Cyp2r1-flox Mouse

Cyp2r1, cytochrome P450 2R1, is the principal hepatic 25-hydroxylase responsible for the hydroxylation of parent vitamin D to 25-hydroxyvitamin D [25(OH)D], a major circulating metabolite of vitamin D reflecting vitamin D status [1,2,3]. It is crucial in the vitamin D metabolic pathway [4]. Serum 25(OH)D levels were reduced by more than 50% in Cyp2r1 -/- knockout mice compared to wild-type mice, demonstrating its importance in maintaining normal 25(OH)D levels [1].

Inactivating mutations in CYP2R1 can lead to a novel form of vitamin D-deficiency rickets, classified as vitamin D dependent rickets type 1B (VDDR1B, MIM 600081) [1]. Missense mutations (L99P and K242N) in affected members of some Nigerian families with rickets were found. In vitro studies of the mutant CYP2R1 proteins in HEK293 cells showed normal expression levels but completely absent or markedly reduced 25-hydroxylase activity by the L99P and K242N mutations, respectively [1].
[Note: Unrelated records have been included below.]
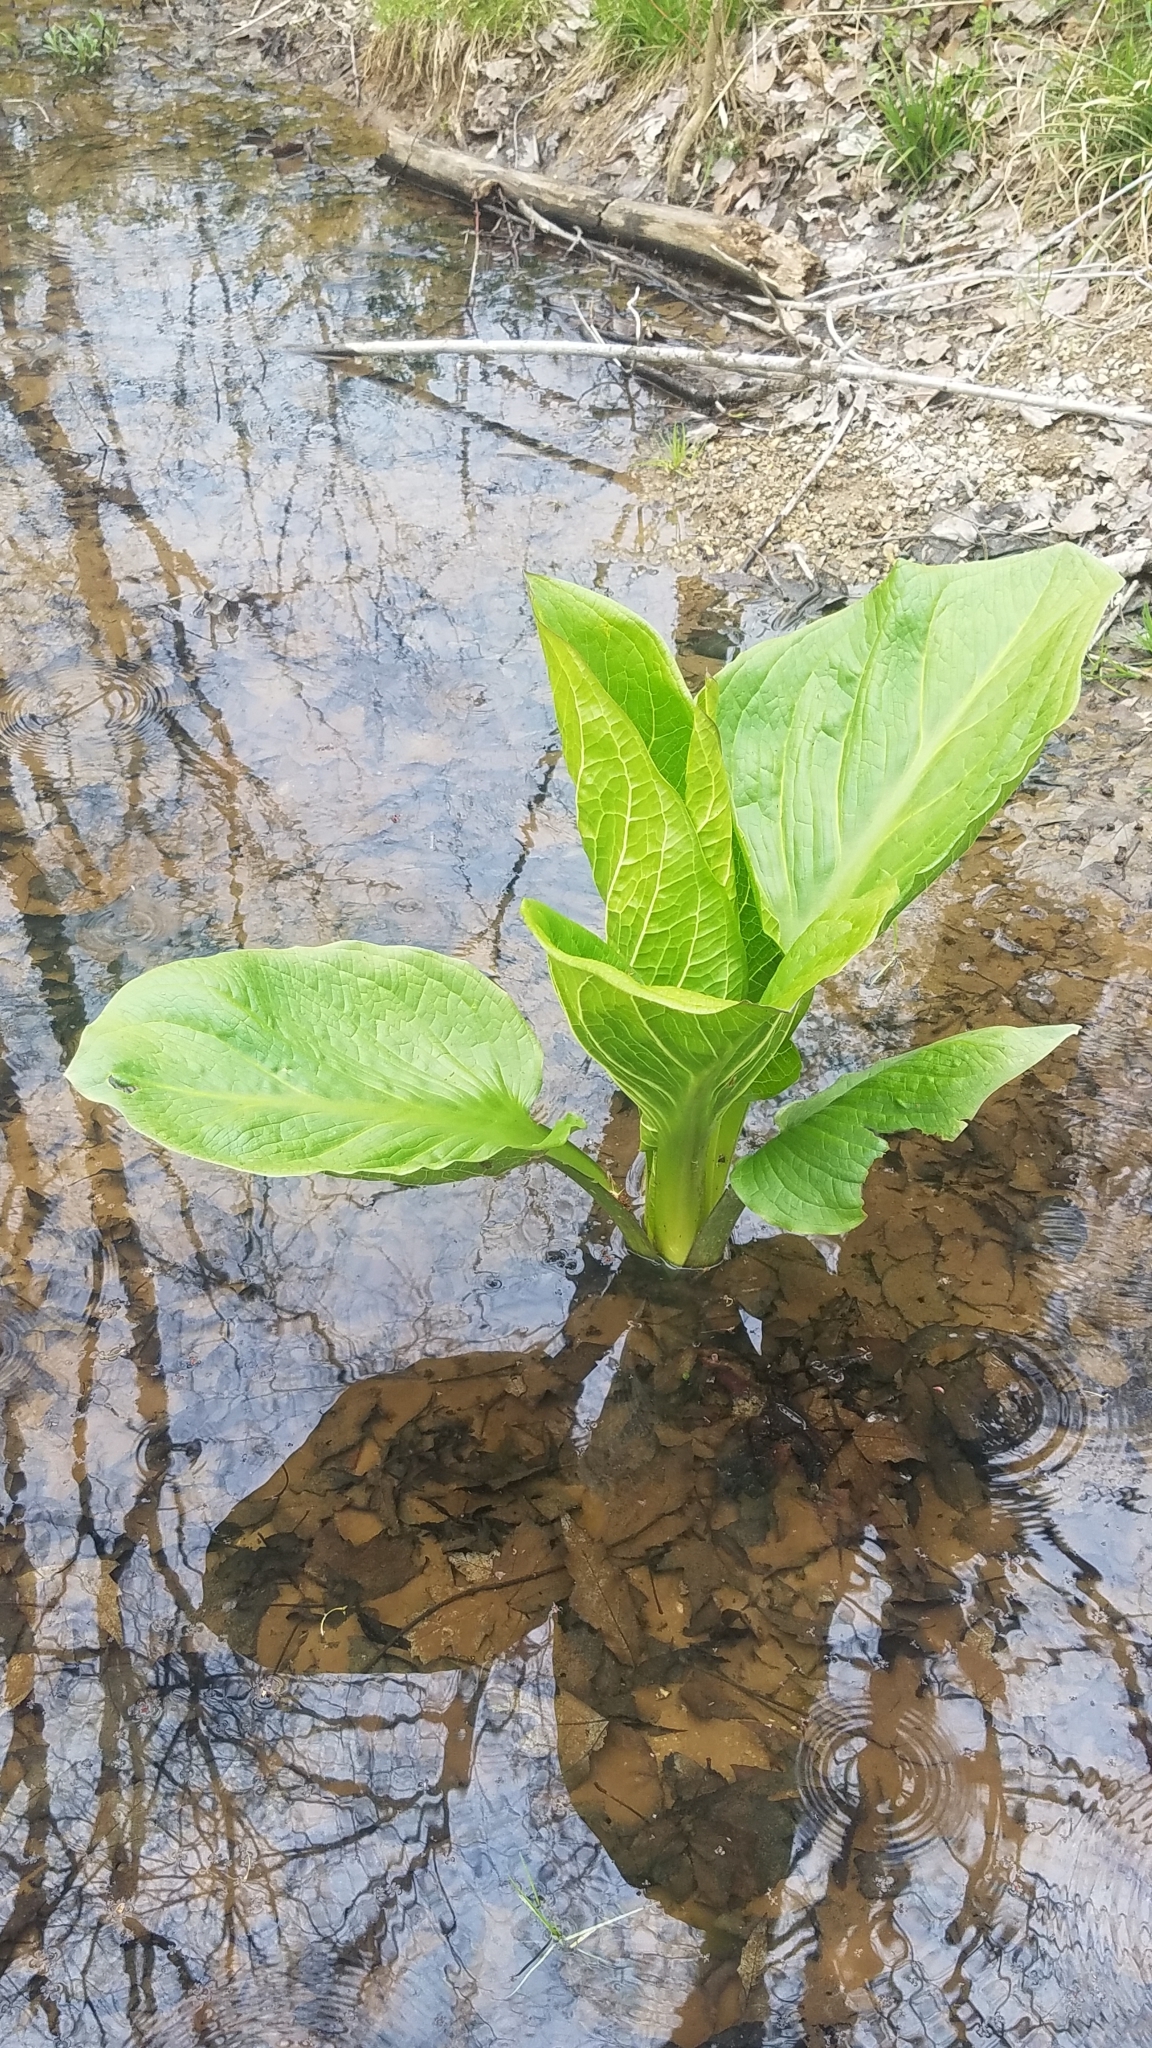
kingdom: Plantae
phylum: Tracheophyta
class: Liliopsida
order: Alismatales
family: Araceae
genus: Symplocarpus
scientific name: Symplocarpus foetidus
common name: Eastern skunk cabbage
In conclusion, Cyp2r1 is essential in the vitamin D metabolic pathway for the hydroxylation of vitamin D to 25(OH)D. Studies using Cyp2r1 knockout mouse models and human mutation analysis have revealed its role in maintaining vitamin D status and its association with a specific form of vitamin D-deficiency rickets. Understanding Cyp2r1 function provides insights into the mechanisms of vitamin D-related disorders and may contribute to the development of better treatment strategies for such diseases.